Updated: Nov 1, 2022

Bearish Meaning

Bearish is the term used to describe negative sentiment in the markets, an industry or an individual asset. Bearish or bears are used by investors to quickly describe how they feel about conditions which mean they expect prices to fall.


Investors will use the terms bearish and bullish to describe how they’re feeling about the market switching between the two constantly. Bearish can also be used to describe sentiment in reports, for example in the PMI report purchasing managers could say they’re bearish on future conditions.


Definition and Examples of Bearish

Bearish investors hold the belief that a market, asset or industry will fall in the future. Bear markets are defined when the price of an asset such as the S&P 500 experiences a 20% fall in price from the most recent highs.

Provided material:
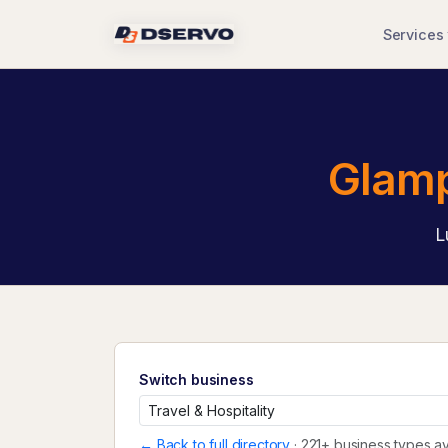
Services
Glamp
L
Switch business
← Back to full directory
· 221+ business types av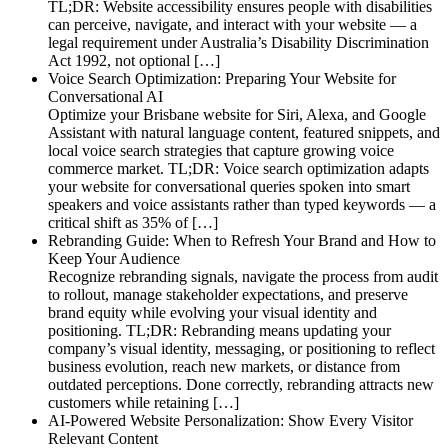
TL;DR: Website accessibility ensures people with disabilities
can perceive, navigate, and interact with your website — a
legal requirement under Australia’s Disability Discrimination
Act 1992, not optional […]
Voice Search Optimization: Preparing Your Website for
Conversational AI
Optimize your Brisbane website for Siri, Alexa, and Google
Assistant with natural language content, featured snippets, and
local voice search strategies that capture growing voice
commerce market. TL;DR: Voice search optimization adapts
your website for conversational queries spoken into smart
speakers and voice assistants rather than typed keywords — a
critical shift as 35% of […]
Rebranding Guide: When to Refresh Your Brand and How to
Keep Your Audience
Recognize rebranding signals, navigate the process from audit
to rollout, manage stakeholder expectations, and preserve
brand equity while evolving your visual identity and
positioning. TL;DR: Rebranding means updating your
company’s visual identity, messaging, or positioning to reflect
business evolution, reach new markets, or distance from
outdated perceptions. Done correctly, rebranding attracts new
customers while retaining […]
AI-Powered Website Personalization: Show Every Visitor
Relevant Content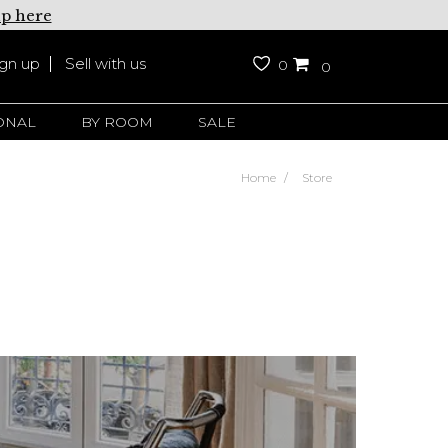
up here
ign up
Sell with us
0
0
ONAL
BY ROOM
SALE
Home
Store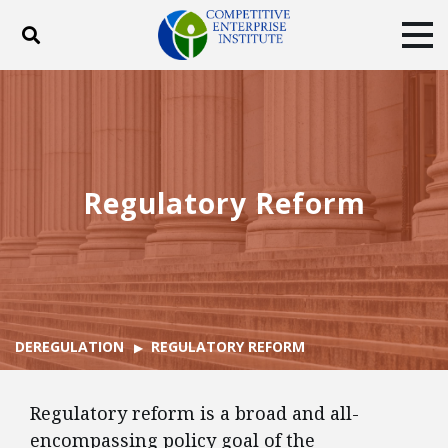
Toggle search
Tog
ABOUT
POLICY
PRODUCTS
BLOG
EVENTS
SUBSCRIBE
DONATE
Regulatory Reform
Facebook
Twitter
YouTube
Instagram
DEREGULATION
REGULATORY REFORM
Regulatory reform is a broad and all-
encompassing policy goal of the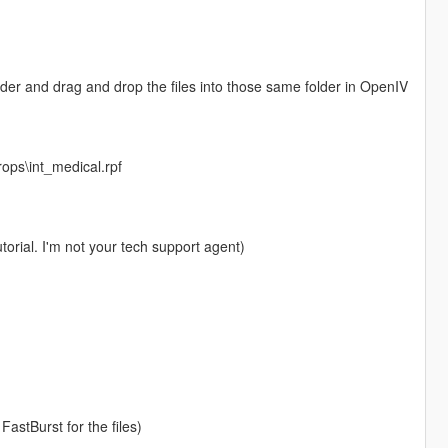
folder and drag and drop the files into those same folder in OpenIV
rops\int_medical.rpf
torial. I'm not your tech support agent)
FastBurst for the files)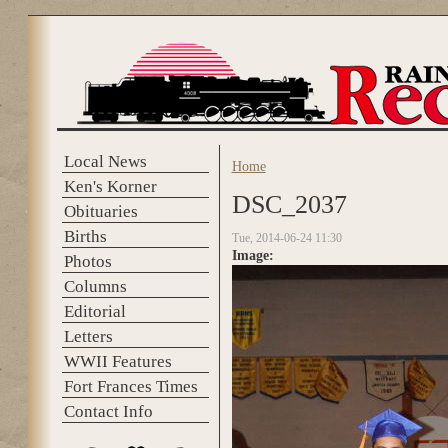
Skip to main content
Local News
Home
You are here
Ken's Korner
DSC_2037
Obituaries
Births
Tue, 2014-06-24 11:30
Image:
Photos
Columns
Editorial
Letters
WWII Features
Fort Frances Times
Contact Info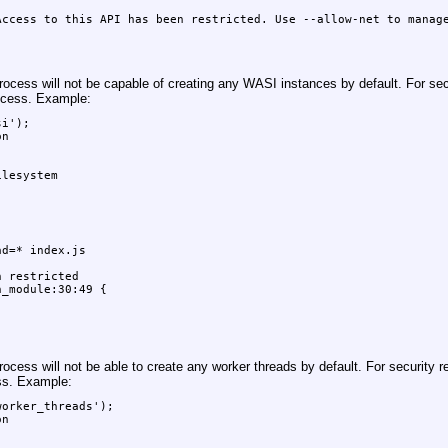
ccess to this API has been restricted. Use --allow-net to manage
cess will not be capable of creating any WASI instances by default. For secu
ocess. Example:
i');

n

lesystem

d=* index.js

 restricted

_module:30:49 {

cess will not be able to create any worker threads by default. For security re
ss. Example:
orker_threads');

n
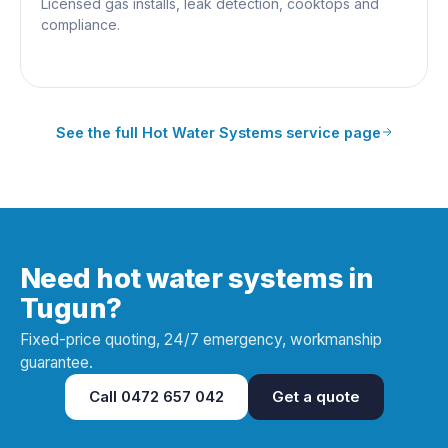
Licensed gas installs, leak detection, cooktops and
compliance.
See the full
Hot Water Systems
service page
Need hot water systems in
Tugun?
Fixed-price quoting, 24/7 emergency, workmanship
guarantee.
Call
0472 657 042
Get a quote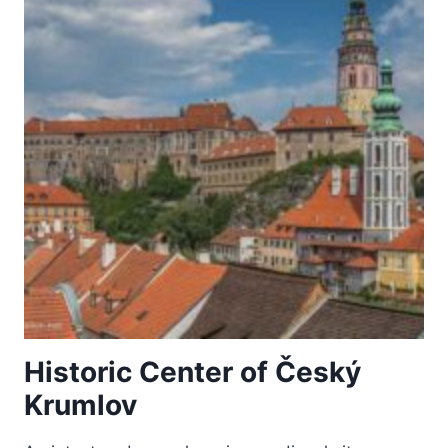
Historic Center of Český
Krumlov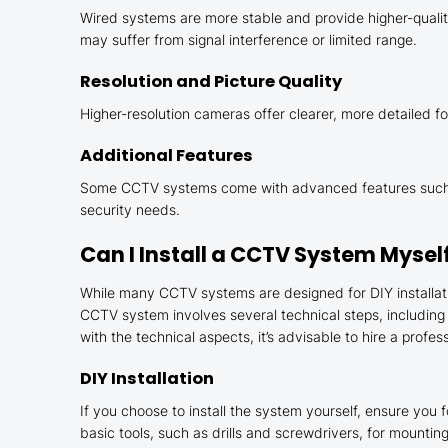
Wired systems are more stable and provide higher-quality
may suffer from signal interference or limited range.
Resolution and Picture Quality
Higher-resolution cameras offer clearer, more detailed foo
Additional Features
Some CCTV systems come with advanced features such as
security needs.
Can I Install a CCTV System Mysel
While many CCTV systems are designed for DIY installatio
CCTV system involves several technical steps, including
with the technical aspects, it’s advisable to hire a professi
DIY Installation
If you choose to install the system yourself, ensure you f
basic tools, such as drills and screwdrivers, for mounti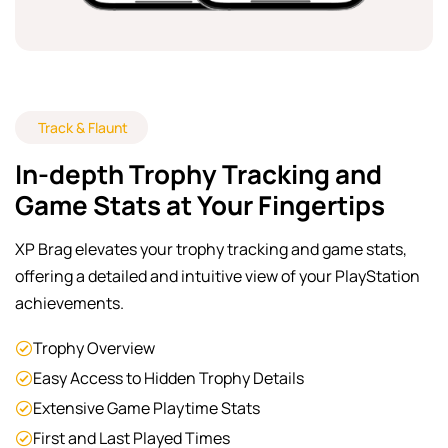
Track & Flaunt
In-depth Trophy Tracking and
Game Stats at Your Fingertips
XP Brag elevates your trophy tracking and game stats,
offering a detailed and intuitive view of your PlayStation
achievements.
Trophy Overview
Easy Access to Hidden Trophy Details
Extensive Game Playtime Stats
First and Last Played Times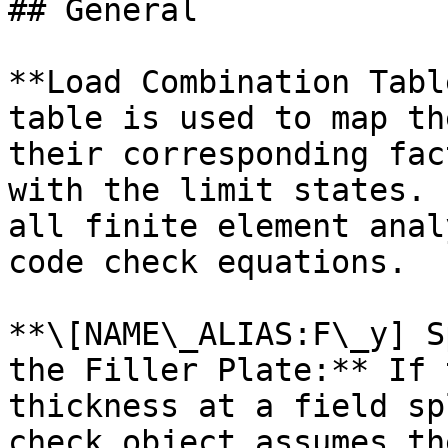
## General

**Load Combination Tabl
table is used to map th
their corresponding fac
with the limit states. 
all finite element anal
code check equations.

**\[NAME\_ALIAS:F\_y] S
the Filler Plate:** If 
thickness at a field sp
check object assumes th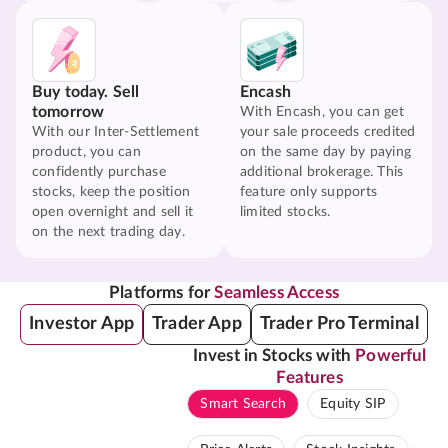
Buy today. Sell
Encash
tomorrow
With Encash, you can get
With our Inter-Settlement
your sale proceeds credited
product, you can
on the same day by paying
confidently purchase
additional brokerage. This
stocks, keep the position
feature only supports
open overnight and sell it
limited stocks.
on the next trading day.
Platforms for
Seamless Access
Investor App
Trader App
Trader Pro Terminal
Invest in Stocks with
Powerful
Features
Smart Search
Equity SIP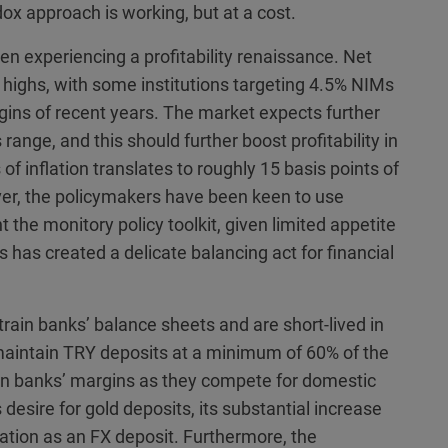
ox approach is working, but at a cost.
n experiencing a profitability renaissance. Net
highs, with some institutions targeting 4.5% NIMs
gins of recent years. The market expects further
s range, and this should further boost profitability in
of inflation translates to roughly 15 basis points of
er, the policymakers have been keen to use
he monitory policy toolkit, given limited appetite
s has created a delicate balancing act for financial
ain banks’ balance sheets and are short-lived in
maintain TRY deposits at a minimum of 60% of the
 on banks’ margins as they compete for domestic
 desire for gold deposits, its substantial increase
fication as an FX deposit. Furthermore, the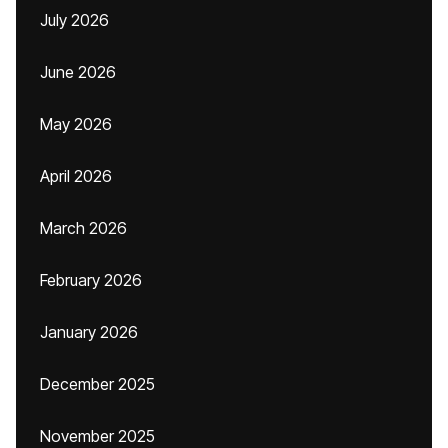
July 2026
June 2026
May 2026
April 2026
March 2026
February 2026
January 2026
December 2025
November 2025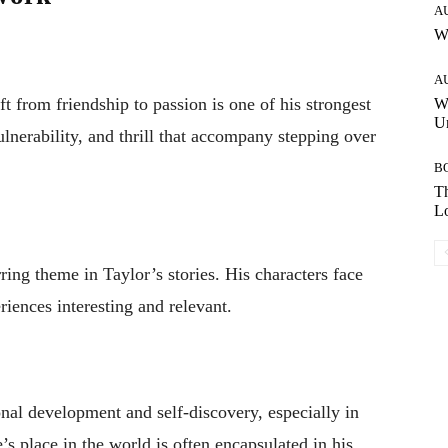
A
W
A
ft from friendship to passion is one of his strongest
W
Un
ulnerability, and thrill that accompany stepping over
B
Th
Lo
ring theme in Taylor’s stories. His characters face
riences interesting and relevant.
nal development and self-discovery, especially in
’s place in the world is often encapsulated in his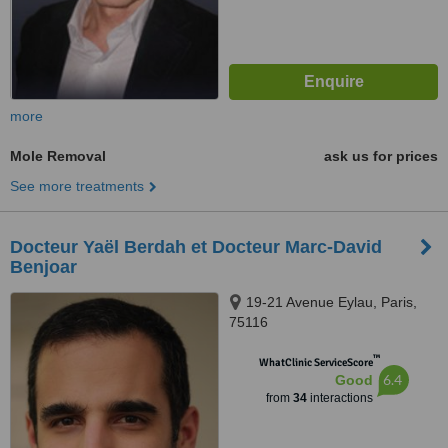
more
Mole Removal
ask us for prices
See more treatments
Docteur Yaël Berdah et Docteur Marc-David
Benjoar
19-21 Avenue Eylau, Paris,
75116
™
WhatClinic ServiceScore
6.4
Good
from
34
interactions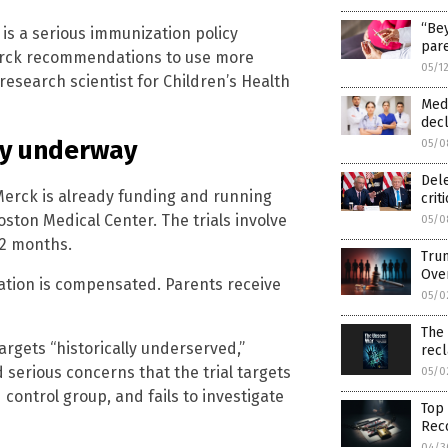
“Bey
is is a serious immunization policy
pare
Merck recommendations to use more
05/1
research scientist for Children’s Health
Medi
decl
ady underway
05/0
Del
Merck is already funding and running
crit
Boston Medical Center. The trials involve
05/0
12 months.
Trum
Ove
pation is compensated. Parents receive
05/0
The
rgets “historically underserved,”
rec
 serious concerns that the trial targets
05/0
control group, and fails to investigate
Top 
Reco
04/3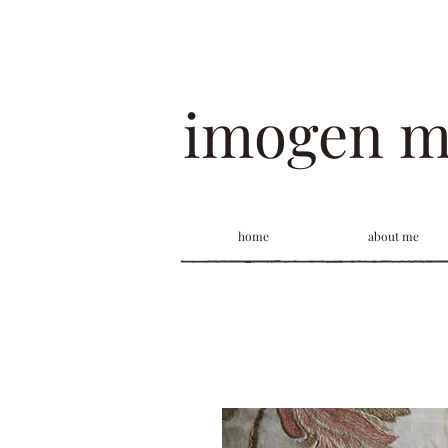
imogen 
home
about me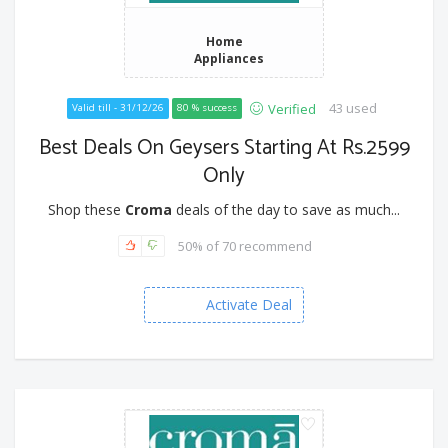
Home
Appliances
43 used
Verified
Valid till - 31/12/26
80 % success
Best Deals On Geysers Starting At Rs.2599
Only
Shop these
Croma
deals of the day to save as much...
50% of 70 recommend
Activate Deal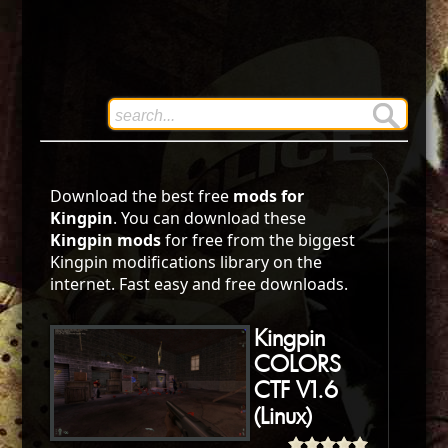
Download the best free
mods for
Kingpin
. You can download these
Kingpin mods
for free from the biggest
Kingpin modifications library on the
internet. Fast easy and free downloads.
Kingpin
COLORS
CTF V1.6
(Linux)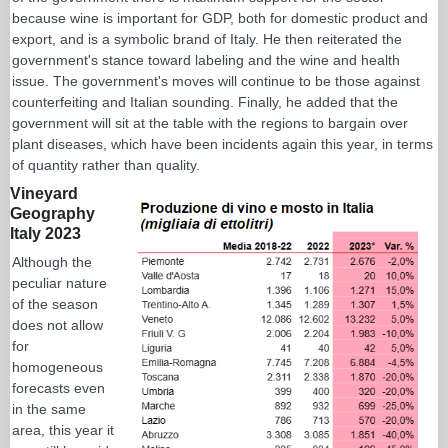
because wine is important for GDP, both for domestic product and
export, and is a symbolic brand of Italy. He then reiterated the
government's stance toward labeling and the wine and health
issue. The government's moves will continue to be those against
counterfeiting and Italian sounding. Finally, he added that the
government will sit at the table with the regions to bargain over
plant diseases, which have been incidents again this year, in terms
of quantity rather than quality.
Vineyard
Geography
Italy 2023
Although the
peculiar nature
of the season
does not allow
for
homogeneous
forecasts even
in the same
area, this year it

Activity list:
1. According to the passage on bearish sentiment, what fall in price defines a bear market?
2. From the passage on bearish sentiment, extract the words beginning at "Bearish Meaning" and ending after "most recent highs.".
The rows have no connection to the passage on bearish sentiment.

Answer set:
1. A bear market is defined by a 20% fall in an asset's price from its most recent highs.

2.
Bearish Meaning

Bearish is the term used to describe negative sentiment in the markets, an industry or an individual asset. Bearish or bears are used by investors to quickly describe how they feel about conditions which mean they expect prices to fall.


Investors will use the terms bearish and bullish to describe how they’re feeling about the market switching between the two constantly. Bearish can also be used to describe sentiment in reports, for example in the PMI report purchasing managers could say they’re bearish on future conditions.


Definition and Examples of Bearish

Bearish investors hold the belief that a market, asset or industry will fall in the future. Bear markets are defined when the price of an asset such as the S&P 500 experiences a 20% fall in price from the most recent highs.